Within- and between-plate titer measurements are highly correlated.
(a) The correlation between different barcodes for the same HA measured for a subset of individual sera and a serum pool. Each point represents the neutralization titers measured for two different barcodes for a single virus on the same plate. (b) Correlations between neutralization titers measured in separate experiments performed on separate days. Each point represents the neutralization titer for a single virus-serum pair (i.e., the median of the three replicate barcodes for that virus on each plate) as measured in two different experiments completed and sequenced on different days.

H3 HA phylodynamics, birth year cohorts and age cohorts explain some patterns in neutralization titers.
(a) Frequency of different amino-acid mutations at site 276 among human H3N2 HA sequences over time. Notably, a 276E mutation on the background of 140K (the J subclade-defining mutation) came to define the J.2 subclade. The J.2 subclade predominated during the 2023-2024 season. (b) Frequency of different amino-acid mutations at site 145 among human H3N2 HA sequences over time. (c) Phylogenetic tree of H3N2 HA sequences, where branches are colored based on their amino acid identity at site 145. Nextstrain-defined subclades are labeled at nodes. (d) For each serum sample in the children’s cohort, the geometric mean neutralization titer across 2023-circulating strains was calculated and plotted by birth year. The shaded regions show the interquartile range (IQR) of neutralization titers for each birth year group. (e) The same analysis described in d was performed for the pre-vaccination adult cohort. (f) The distribution of geometric mean neutralization titers taken over all 2023-circulating strains for all sera in each cohort. Each point represents the geometric mean neutralization titer of a single serum against 2023-circulating strains. (g) The distribution of the geometric coefficient of variation (GCV) over all 2023-circulating strains for all sera in each cohort.
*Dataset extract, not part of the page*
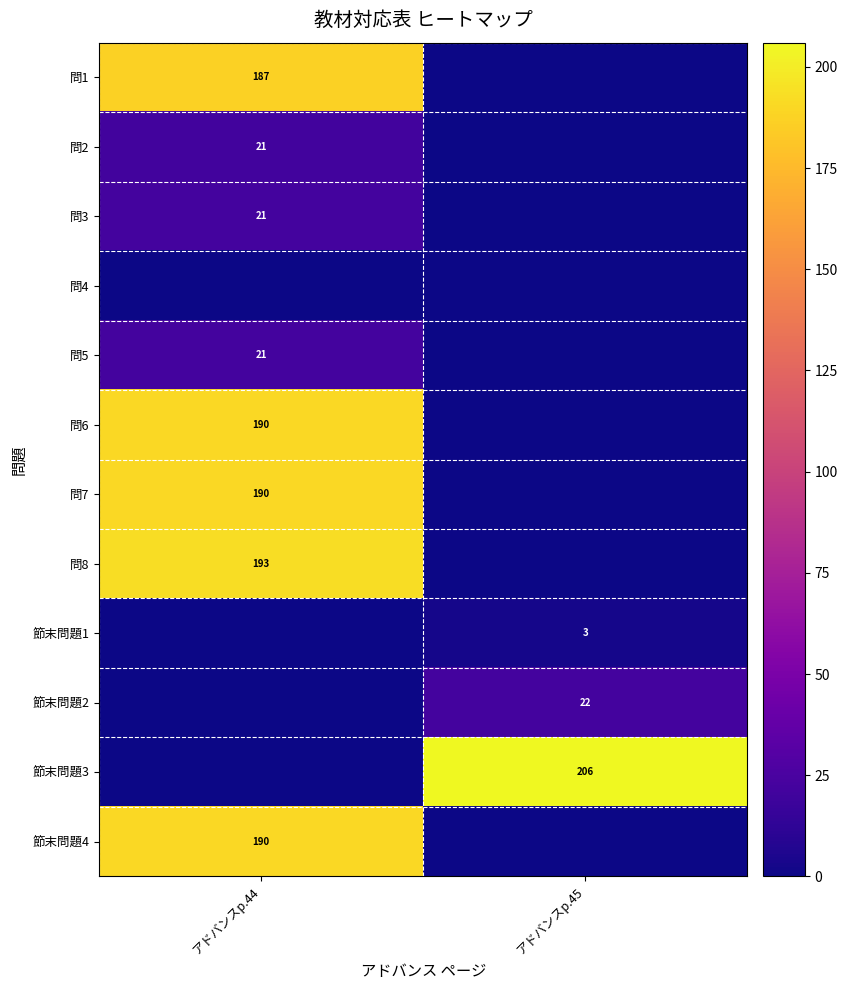

True or false: 節末問題1 has a value of 5 at アドバンスp.45.

False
Each point represents the geometric coefficient of variation of a single serum across 2023-circulating strains. (h) Neutralization titer profiles across all individuals from the children cohort, re-plotting the data from Figure 3b, but now stratified by age groups.
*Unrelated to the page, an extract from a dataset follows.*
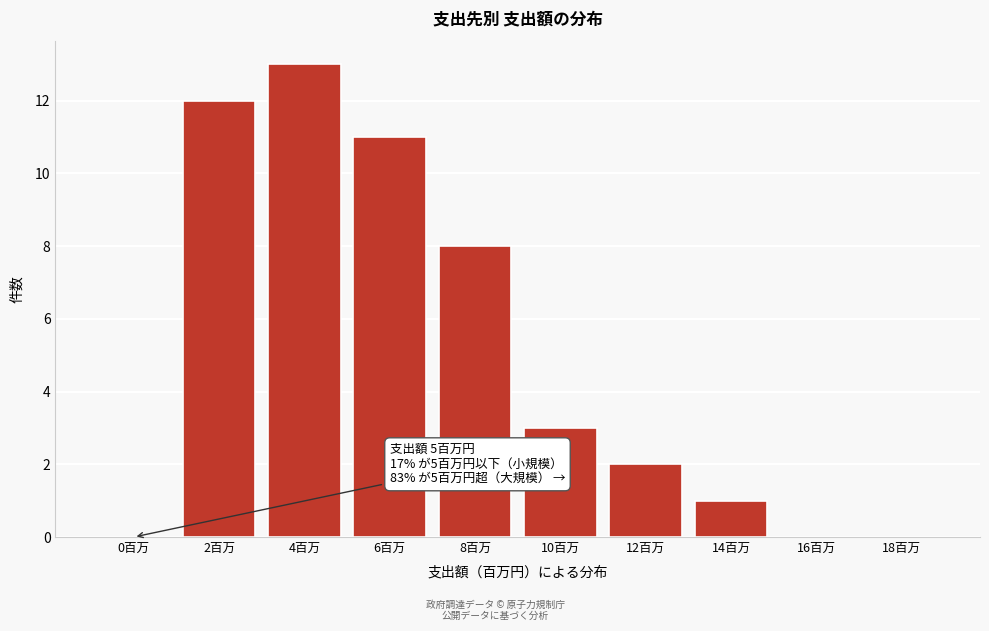

Reading left to right, list all the values displayed in this chart.

0百万=0	2百万=12	4百万=13	6百万=11	8百万=8	10百万=3	12百万=2	14百万=1	16百万=0	18百万=0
Model fits and additional growth rate comparisons with neutralization titers and evolutionary distances.
(a) The total number of H3N2 influenza sequences collected in 2023 that closely matched each library strain HA1 sequence. In order to make a growth estimate by multinomial logistic regression, we set the threshold of at least 80 sequence counts, where each sequence needed to be an exact match or within one amino-acid mutation of a given library sequence. The reason for this threshold is that it is only possible to estimate growth rates if there are enough sequence counts to reliably determine the frequency trajectory of the strain. Twelve strains met this threshold. (b) Estimated growth rates from multinomial logistic regression and their 95% highest posterior density intervals (HPD95%) relative to a reference strain (A/Massachusetts/18/2022). (c) Correlations between estimated growth rates for the 12 strains and the per-strain median and geometric mean neutralization titers across 95 children and adults. (d) Correlations between the fraction of individuals with low neutralization titers across 95 children and adults and the strain growth rates estimated with a range of cutoffs for how many sequencing counts a strain must have to estimate its growth rate. (e) These plots are comparable to those in Figure 5b and panel d of this figure, but using only the 56 children sera. (f) This plot is identical to that in Figure 5c except it uses titer data for only the 56 children sera. (g,h) The same correlations and analysis as described in e,f, but from titers measured from the 39 pre-vaccination adult sera. (i,j) The same correlations and analysis as described in e,f, but from titers measured from the 39 post-vaccination adult sera. (k) Correlations between titers measured from pooled sera and the median of individually-measured titers for post-vaccination adults. Each dot corresponds to the pooled or median titer for a given 2023-circulating library strain. (l) Correlations between estimated growth rates for the 12 strains and the number of HA ectodomain nucleotide mutations (left) and HA ectodomain amino acid mutations (right).